Exercise aim: Two lines in the data below mark the range: the one with "Смятам, че ако успееш да завършиш няко" and the one with "Какво не е бета читателят?". Return both, along with every line between them, exactly.
** Opening Exercise materials block **
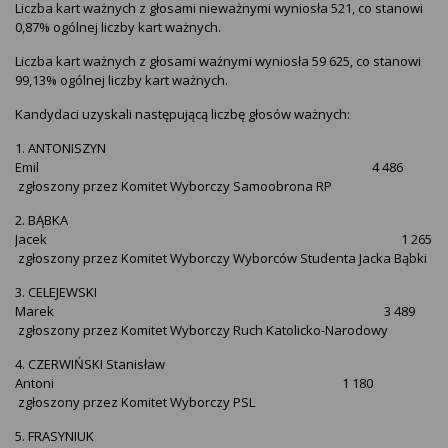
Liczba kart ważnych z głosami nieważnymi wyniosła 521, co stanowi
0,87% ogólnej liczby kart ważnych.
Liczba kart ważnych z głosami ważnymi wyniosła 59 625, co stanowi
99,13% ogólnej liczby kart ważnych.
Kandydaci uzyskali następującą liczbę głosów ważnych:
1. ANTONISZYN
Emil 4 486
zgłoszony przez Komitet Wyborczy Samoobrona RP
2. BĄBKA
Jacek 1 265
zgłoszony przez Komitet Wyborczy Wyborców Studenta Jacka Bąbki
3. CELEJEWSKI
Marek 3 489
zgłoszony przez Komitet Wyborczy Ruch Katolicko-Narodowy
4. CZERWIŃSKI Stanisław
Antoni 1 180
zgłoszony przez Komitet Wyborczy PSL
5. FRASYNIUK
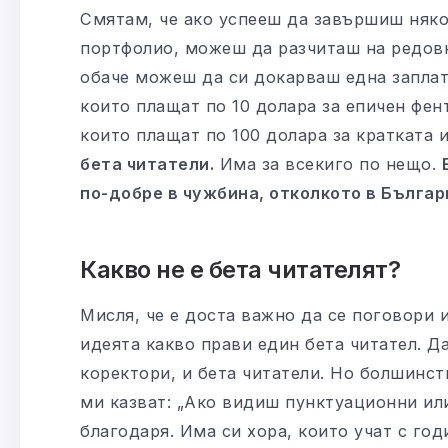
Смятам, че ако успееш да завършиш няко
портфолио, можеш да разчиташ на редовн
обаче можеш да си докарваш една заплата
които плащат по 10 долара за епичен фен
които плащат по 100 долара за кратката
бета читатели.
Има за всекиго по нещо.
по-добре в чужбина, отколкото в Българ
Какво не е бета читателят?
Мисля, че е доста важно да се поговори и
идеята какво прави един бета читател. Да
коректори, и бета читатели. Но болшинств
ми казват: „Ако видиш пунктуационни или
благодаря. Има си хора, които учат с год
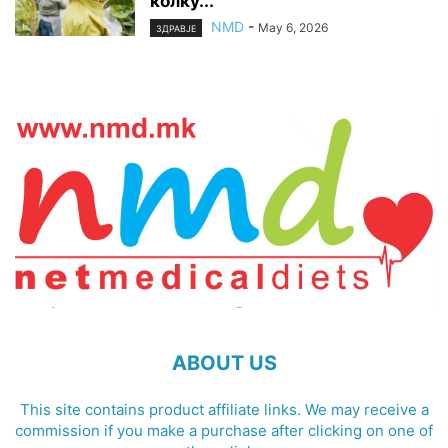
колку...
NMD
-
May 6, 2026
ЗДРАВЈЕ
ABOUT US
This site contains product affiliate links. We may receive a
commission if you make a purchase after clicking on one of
** Closing Exercise materials block **
Output below:
Смятам, че ако успееш да завършиш няко
портфолио, можеш да разчиташ на редовн
обаче можеш да си докарваш една заплата
които плащат по 10 долара за епичен фен
които плащат по 100 долара за кратката
бета читатели.
Има за всекиго по нещо.
по-добре в чужбина, отколкото в Българ
Какво не е бета читателят?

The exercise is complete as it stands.